そんなこと考えているとクリスからつねられた。
!!、な・何?
「今なんか変なこと考えてたでしょ?」
「えっ?変って言っても、ただ看護師さんは綺麗な人が多いなぁって思っただけで、、、」
「それだけですか?」
「うん、他意はないけど」
クリスは訝しげに顔を見ながら
「そんなに看護師がいいなら今度ナース服着てあげますよ、嬉しいでしょ?」
「あぁ、風邪引いた時とかに頼むよ。
なんで機嫌悪いんだろ?」
「さあ、そろそろ巡回しますか」
「次も後衛、銃士・僧侶ですか?」
「うん、それと次は外観不可視モード出来る?」
確認してみる。
「それは大丈夫です」
「じゃあ、お願い」
それから2時間掛けて5名に射撃して廻った。
さすがに集中治療室には入り込めなかったけど。
効果は明日にでも確認してみようと思う。
「今日はこれで打ち止めだな」
「お疲れ様でした〜、後はゆっくり出来ますね」
なんか嬉しそうだね。
「どうしたん、なんか嬉しそうだけど?」
「そんなことないですよ、ただ元気になってくれて嬉しいだけです。
それに、自分の治療より他人の治療を優先するところはブレないなと思って」
・・・・あっ!
固まって動かないのを見て
「・・・もしかして気づいてなかったとか?」
「ソンナワケナイジャナイカ・・・
ヒトノタメニハタラケテウレシイデス」
もう治りかけだし、休みも貰えて十分休養取れたから別にいいんだけど。
おまけに入院費タダで生活保障も付いてるし、生命保険の入院手当も貰えるから相当な利益だよ。
痛いのは二度とゴメンだけどさ。
クリスは呆れつつなんか嬉しそうだった。
「明日も同じことするつもりだけど、誰か重傷っぽい人はいなかったかい?」
今日ある程度回復させられたと思うけど。
「今のところはいませんね、死にそうな人も」
そこで何か思い出したようで、
「あ〜、でも老衰っぽい人で亡くなった人を呼び続けているおばあさんがいます。多分若い頃に戦争で亡くなった旦那さんの幻を見ているのかも知れませんね」
「その人はもう?」
「看護師さんの話から推測するともう・・・」
旦那さんが戦争に駆り出されて戦死ってパターンかな、子供だけは残して逝ったんだろうか。
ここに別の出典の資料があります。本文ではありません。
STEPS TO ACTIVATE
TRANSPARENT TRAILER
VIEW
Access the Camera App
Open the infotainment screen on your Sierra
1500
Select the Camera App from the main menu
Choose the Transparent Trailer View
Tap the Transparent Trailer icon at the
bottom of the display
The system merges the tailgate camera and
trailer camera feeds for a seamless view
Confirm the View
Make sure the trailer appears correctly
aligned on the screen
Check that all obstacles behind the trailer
「そうか、今日の分は使っちゃったから明日にでも見てみようかな」
あれが使えるかも知れないし。
そろそろ面会時間終わる頃となった。
ここは個室だから人の目は気にしなくていいけど、看護師に見つかったら追い出されてしまう。
「クリス、そろそろだろ」
「はい」
そう言いながら妖精サイズの不可視モードになった。
大きいまま不可視モードでも良かったんだけど、ベッド狭いから寝れないんだよね、二人では。
そこら辺は不満そうだが後二日くらいの辛抱なので我慢してもらう。
退院したら何か買ってあげようかな、お金も入るし。